Document excerpt:
* Start *
Interestingly, the specific 3-per-cent target was not the result of extensive economic analysis. From what I could gather, the Leader picked it because it was the same as that proposed in Europe under the Maastricht Treaty. That it was only for the Federal Government and not all levels of government as in Europe was not considered to be of relevance. The most important thing though is that right from the beginning Jean Chrétien was firmly committed to deficit reduction. This probably stemmed from his long experience in government including his stint as Finance Minister. This episode taught me the humbling lesson that sometimes economic advice is not considered necessary even for most important economic decisions.

Near the end of the process before the Red Book was released, we all met with Jean Chrétien for a final discussion in the Official Opposition Leader’s historic Centre Block office with its carved dark wood paneling. He, of course, had been kept informed of the Red Book’s status as it was being prepared by Chaviva and Eddie so this meeting must have been something of a formality. John Rae was also present in his capacity as campaign chairman, but he didn’t say much.

The Red Book was released as planned on September 15, 1993, about a week after the September 8 election call. It was a big event held at the ground floor of the Skyline Hotel and the national media was out in full force. The format was that of a budget-style lock-up followed by a press conference given by the Leader. As the economist responsible for certifying that the package was fiscally responsible (an auditor-like letter to that effect signed by me was included in the press kit), I had a major role. While Liberal Caucus Research Bureau staff were available in the lock-up to answer questions off the record the same way Finance officials do for the budget, I was the only one there who was allowed to speak on the record and to do taped television interviews. As I arrived a couple of minutes late, I discovered what it felt like to be caught in a press scrum.
* End *
Material provided:
* Start *
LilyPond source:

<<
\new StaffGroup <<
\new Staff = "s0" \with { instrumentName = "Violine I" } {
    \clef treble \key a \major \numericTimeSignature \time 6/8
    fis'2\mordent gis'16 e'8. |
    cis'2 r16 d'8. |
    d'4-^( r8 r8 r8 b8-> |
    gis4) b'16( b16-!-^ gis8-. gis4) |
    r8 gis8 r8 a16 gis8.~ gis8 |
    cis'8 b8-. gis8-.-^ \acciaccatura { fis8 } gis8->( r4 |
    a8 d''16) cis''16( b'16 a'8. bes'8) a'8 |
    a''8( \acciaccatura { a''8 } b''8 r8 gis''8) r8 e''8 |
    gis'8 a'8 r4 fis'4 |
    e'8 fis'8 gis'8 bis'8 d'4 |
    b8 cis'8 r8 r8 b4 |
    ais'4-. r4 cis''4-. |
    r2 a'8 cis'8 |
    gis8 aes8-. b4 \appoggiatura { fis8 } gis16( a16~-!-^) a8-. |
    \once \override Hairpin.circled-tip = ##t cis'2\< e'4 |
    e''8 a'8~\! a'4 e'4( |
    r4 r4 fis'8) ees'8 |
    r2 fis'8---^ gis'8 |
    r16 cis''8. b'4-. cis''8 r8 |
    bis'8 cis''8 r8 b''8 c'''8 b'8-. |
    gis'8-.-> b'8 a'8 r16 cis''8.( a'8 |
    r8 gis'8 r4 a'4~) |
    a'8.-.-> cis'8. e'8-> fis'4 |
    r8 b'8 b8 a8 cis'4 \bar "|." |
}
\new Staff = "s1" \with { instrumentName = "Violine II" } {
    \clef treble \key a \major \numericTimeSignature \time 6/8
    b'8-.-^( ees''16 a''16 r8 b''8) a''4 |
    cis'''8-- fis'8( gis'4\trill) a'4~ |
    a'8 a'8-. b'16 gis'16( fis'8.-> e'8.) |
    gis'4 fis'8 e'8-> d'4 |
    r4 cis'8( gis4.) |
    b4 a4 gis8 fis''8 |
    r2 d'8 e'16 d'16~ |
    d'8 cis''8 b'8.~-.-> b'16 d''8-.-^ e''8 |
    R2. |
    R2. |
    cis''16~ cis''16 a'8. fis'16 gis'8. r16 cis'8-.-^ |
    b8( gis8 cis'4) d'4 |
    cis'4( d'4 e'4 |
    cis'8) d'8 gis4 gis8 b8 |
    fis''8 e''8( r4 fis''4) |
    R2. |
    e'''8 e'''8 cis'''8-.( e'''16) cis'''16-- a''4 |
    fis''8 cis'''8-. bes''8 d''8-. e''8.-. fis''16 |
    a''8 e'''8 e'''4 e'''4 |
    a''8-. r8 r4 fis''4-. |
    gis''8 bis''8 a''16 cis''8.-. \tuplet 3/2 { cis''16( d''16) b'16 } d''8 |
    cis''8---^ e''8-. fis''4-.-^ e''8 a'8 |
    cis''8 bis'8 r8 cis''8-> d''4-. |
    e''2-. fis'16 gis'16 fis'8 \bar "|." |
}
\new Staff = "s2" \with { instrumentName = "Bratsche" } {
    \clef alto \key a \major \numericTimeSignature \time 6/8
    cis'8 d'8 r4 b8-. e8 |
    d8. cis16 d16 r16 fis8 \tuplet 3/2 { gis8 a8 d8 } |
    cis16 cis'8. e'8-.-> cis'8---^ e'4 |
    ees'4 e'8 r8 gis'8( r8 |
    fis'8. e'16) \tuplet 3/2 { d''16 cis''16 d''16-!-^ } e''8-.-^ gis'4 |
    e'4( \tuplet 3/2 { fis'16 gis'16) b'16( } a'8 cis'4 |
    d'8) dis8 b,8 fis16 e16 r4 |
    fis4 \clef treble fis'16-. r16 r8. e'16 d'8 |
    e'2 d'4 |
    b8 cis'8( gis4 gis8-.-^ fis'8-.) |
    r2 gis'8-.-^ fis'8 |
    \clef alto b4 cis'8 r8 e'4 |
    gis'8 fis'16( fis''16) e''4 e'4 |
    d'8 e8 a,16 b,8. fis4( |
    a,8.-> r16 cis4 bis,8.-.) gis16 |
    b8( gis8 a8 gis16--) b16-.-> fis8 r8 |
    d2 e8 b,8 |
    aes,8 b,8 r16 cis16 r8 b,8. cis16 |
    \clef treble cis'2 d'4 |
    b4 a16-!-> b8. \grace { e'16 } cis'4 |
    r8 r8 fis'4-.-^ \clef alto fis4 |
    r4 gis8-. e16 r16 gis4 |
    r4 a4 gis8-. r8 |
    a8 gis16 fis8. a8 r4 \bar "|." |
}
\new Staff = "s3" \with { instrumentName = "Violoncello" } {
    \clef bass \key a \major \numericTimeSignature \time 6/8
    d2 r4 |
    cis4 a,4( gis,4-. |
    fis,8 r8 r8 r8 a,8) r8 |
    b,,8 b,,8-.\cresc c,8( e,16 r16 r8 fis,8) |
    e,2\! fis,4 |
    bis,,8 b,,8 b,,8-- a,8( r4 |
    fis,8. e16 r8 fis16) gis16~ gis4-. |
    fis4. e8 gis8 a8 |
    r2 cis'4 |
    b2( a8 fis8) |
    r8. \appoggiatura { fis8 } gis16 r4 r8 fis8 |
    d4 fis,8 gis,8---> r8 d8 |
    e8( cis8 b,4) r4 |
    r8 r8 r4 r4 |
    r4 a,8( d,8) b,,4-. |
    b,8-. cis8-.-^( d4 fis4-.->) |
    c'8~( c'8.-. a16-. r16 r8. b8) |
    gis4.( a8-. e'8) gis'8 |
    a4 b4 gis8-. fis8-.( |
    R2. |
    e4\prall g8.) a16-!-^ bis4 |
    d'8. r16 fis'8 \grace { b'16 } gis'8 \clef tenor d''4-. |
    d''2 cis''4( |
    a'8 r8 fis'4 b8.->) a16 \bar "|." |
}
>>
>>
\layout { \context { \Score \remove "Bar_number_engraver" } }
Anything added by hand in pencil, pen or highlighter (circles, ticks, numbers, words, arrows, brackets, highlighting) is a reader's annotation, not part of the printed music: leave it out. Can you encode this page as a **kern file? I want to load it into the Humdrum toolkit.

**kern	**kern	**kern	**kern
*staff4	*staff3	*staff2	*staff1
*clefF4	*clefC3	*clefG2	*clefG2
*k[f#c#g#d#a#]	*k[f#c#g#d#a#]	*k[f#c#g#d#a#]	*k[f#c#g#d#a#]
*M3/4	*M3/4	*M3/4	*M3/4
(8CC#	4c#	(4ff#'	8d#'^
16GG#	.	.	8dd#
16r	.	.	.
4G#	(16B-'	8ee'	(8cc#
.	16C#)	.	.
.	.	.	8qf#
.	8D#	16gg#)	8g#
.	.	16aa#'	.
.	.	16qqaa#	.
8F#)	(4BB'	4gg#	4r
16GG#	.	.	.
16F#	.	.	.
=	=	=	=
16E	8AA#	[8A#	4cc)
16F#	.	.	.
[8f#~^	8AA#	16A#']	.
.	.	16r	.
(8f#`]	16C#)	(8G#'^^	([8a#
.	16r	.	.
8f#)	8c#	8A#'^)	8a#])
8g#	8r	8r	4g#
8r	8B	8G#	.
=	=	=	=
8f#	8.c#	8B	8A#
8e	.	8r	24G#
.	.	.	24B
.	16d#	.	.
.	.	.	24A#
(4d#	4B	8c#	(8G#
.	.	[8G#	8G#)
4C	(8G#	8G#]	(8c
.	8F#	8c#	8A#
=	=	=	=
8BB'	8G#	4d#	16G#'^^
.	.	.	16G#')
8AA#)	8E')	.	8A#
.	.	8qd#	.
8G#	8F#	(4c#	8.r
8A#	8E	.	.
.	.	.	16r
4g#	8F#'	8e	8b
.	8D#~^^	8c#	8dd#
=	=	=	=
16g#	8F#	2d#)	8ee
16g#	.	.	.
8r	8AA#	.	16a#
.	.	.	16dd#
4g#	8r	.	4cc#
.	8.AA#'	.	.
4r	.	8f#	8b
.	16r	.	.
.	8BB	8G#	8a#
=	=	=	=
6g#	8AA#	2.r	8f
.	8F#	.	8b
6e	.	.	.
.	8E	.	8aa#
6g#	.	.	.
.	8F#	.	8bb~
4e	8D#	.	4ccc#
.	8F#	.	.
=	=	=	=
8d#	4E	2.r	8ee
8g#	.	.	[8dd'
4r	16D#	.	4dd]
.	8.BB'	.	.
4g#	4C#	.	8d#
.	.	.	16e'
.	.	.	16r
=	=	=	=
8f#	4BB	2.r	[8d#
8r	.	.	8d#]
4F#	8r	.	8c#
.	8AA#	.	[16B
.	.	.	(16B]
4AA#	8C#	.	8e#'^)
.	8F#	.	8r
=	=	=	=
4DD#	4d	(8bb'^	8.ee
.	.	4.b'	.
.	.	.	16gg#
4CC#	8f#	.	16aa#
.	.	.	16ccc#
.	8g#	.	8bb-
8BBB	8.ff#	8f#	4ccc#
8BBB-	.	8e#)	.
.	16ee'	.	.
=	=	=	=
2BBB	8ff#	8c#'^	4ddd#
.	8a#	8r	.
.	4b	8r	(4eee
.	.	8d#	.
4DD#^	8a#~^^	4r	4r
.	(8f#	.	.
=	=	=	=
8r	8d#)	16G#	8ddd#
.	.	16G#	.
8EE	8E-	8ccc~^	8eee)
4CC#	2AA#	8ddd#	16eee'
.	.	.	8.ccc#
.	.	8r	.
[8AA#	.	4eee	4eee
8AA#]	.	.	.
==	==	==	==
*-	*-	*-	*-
* End *
What you will do:
- 1) List every person mentioned by name in the excerpt about the Liberal Red Book.
- 2) Pick up the excerpt about the Liberal Red Book right after its final sentence and carry it forward.

Written answers:
- 1) Jean Chrétien, Chaviva, Eddie, John Rae

- 2)
My other duty was to leave the lock-up early to brief the Leader on the types of questions that the media was asking. At the allotted time, I left and was escorted into a conference room where Jean Chrétien was sitting with his wife Aline and his daughter France and some of his advisors, including, I think, Eddie. He got up and shook my hand and introduced me to his wife and daughter. Needless to say, this was a very heady day for me, my closest encounter with history in the making.

Over the rest of the campaign, I continued to provide briefing material on economic and fiscal issues as requested. A particular focus of my attention was on the platforms of the other parties, especially the Progressive Conservatives, the Liberal’s traditional adversaries.

As Eddie Goldenberg wrote, Chrétien traveled around the country Red Book in hand saying, “This is what we stand for, the cost of our promises is on p.111 and you can hold me accountable in four years.” He would then hold up an empty loose-leaf binder, which he called “The Tory platform in English.” Turning it upside down, he would say “the French version.”5

Sadly for them, this was only partly a joke. The Progressive Conservatives under its newly chosen Leader Kim Campbell actually didn’t have a platform when they started the campaign. And after weeks of mounting criticism from the press for this all too obvious failing, Kim Campbell was finally driven to release a hastily cobbled-together policy package that unfortunately for her didn’t even add up. But this gets a little ahead of the story.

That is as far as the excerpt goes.